▶ _Your objective_
Copy exactly the run of lines that begins at the line with "mouse_move(635, 293)" and ends at the final line of the entries.

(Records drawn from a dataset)
━━━━━━━━━━
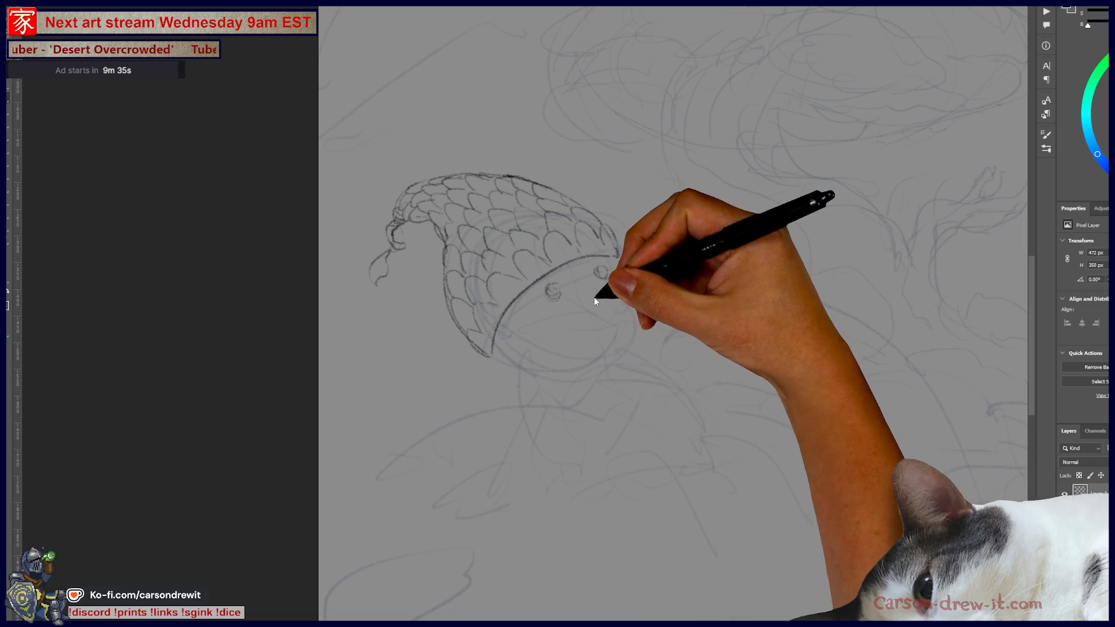
Add marks at the hood curve's end, redraw its lower edge, and sketch jaw curves and snout edge.
left_click_drag(593, 284, 583, 294)
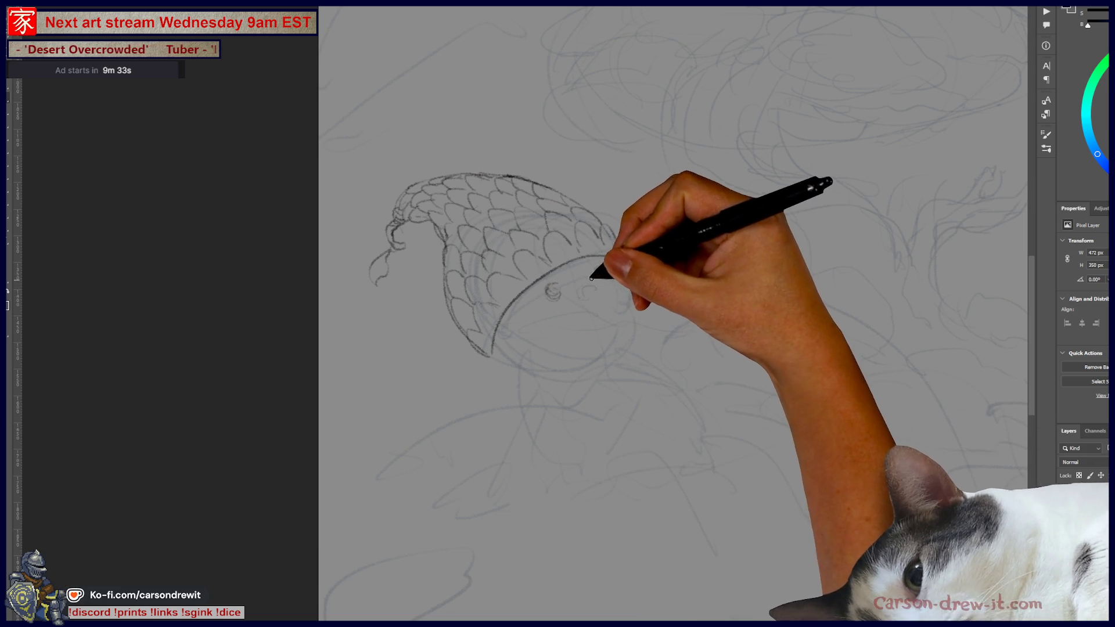
mouse_move(559, 288)
left_mouse_down()
mouse_move(594, 261)
mouse_move(611, 268)
mouse_move(597, 298)
mouse_move(609, 291)
mouse_move(591, 284)
mouse_move(611, 286)
mouse_move(598, 276)
mouse_move(654, 273)
mouse_move(635, 293)
mouse_move(654, 288)
left_mouse_up()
━━━━━━━━━━
▶ _Written response_
mouse_move(635, 293)
mouse_move(654, 288)
left_mouse_up()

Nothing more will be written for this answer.